In the book, four children go through a wardrobe and enter the world of Narnia, where there are talking animals, giants, centaurs and unicorns, and, of course a lion and a witch. The lion, whose name is Aslan is the god and creator of this world, and is said to be the “son of the Great Emperor beyond the sea.” He is the Christ figure.
When the children first hear the name Aslan they have curious reactions. Three of the children--Peter, Susan and Lucy—have positive responses. “Peter felt suddenly brave and adventurous. Susan felt as if some delicious smell or some delightful strain of music had just floated by her. And Lucy got the feeling you have when you wake up in the morning and realize that it is the beginning of the holidays or the beginning of summer.” But their brother Edmond, who has gone down a path of sin and betrayal, has quite a different reaction. He felt a “sensation of mysterious horror.”
Then when the children find out that Aslan is a lion, they are all struck with fear. They are talking with Mr. Beaver and they ask him “Who is Aslan?”
Then Lucy asks, “Is—is he a man?”
“Aslan a man!” said Mr. Beaver sternly. “Certainly not. I tell you he is the King of the wood and the son of the great Emperor-beyond-the-Sea. Don’t you know who is the King of Beasts? Aslan is a lion—the Lion, the great Lion.”
“Ooh!” said Susan, “I’d thought he was a man. Is he—quite safe?

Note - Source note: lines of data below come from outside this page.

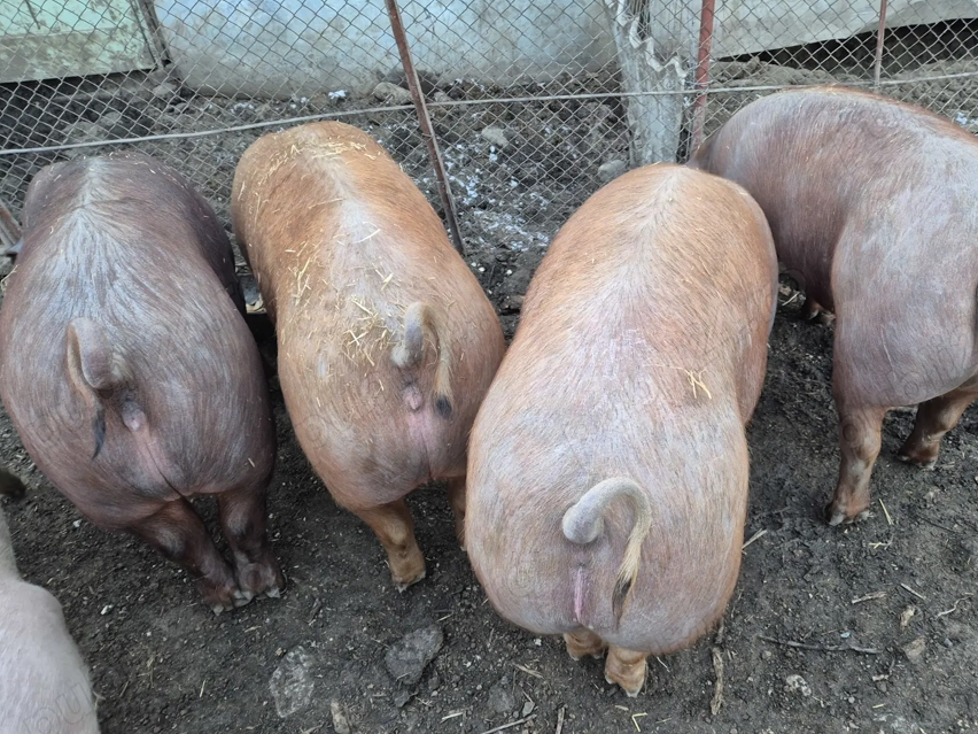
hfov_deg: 65.1
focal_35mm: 27
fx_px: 763
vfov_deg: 51.3
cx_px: 549
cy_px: 380
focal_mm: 5.4
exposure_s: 1/100
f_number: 1.8
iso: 500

I shall feel rather nervous about meeting a lion.”
“That you will, dearie, and make no mistake,” said Mrs. Beaver; “if there’s anyone who can appear before Aslan without their knees knocking, they’re either braver than most or else just silly.”
Then he isn’t safe?” said Lucy.
“Safe?” said Mr. Beaver; “don’t you hear what Mrs. Beaver tells you? Who said anything about safe? ‘Course he isn’t safe. But he’s good. He’s the King. I tell you.”
In one of the later books in the series another character says of Aslan, “It’s not as if he were a tame lion.”
What I love about Narnia’s Aslan is that he flies in the face of much of our modern thought about God.
Have you ever heard someone say, “Well, I just can’t believe in a God who would condemn anyone to Hell or allow an infant to be taken from its mother.” Or “My God, would not create someone one way and then expect them to behave in another.” “My God is a God of love who accepts everyone and wants people to be happy.” The way they say “My God” makes it sound like, rather than being a fearsome lion, God is a trained kitten on a leash. One modern writer who claims to be a Christian actually wrote that Jesus was like an alley cat who just moved in and took up residence. That’s not God. That’s a pet. It’s certainly not the God of the Bible.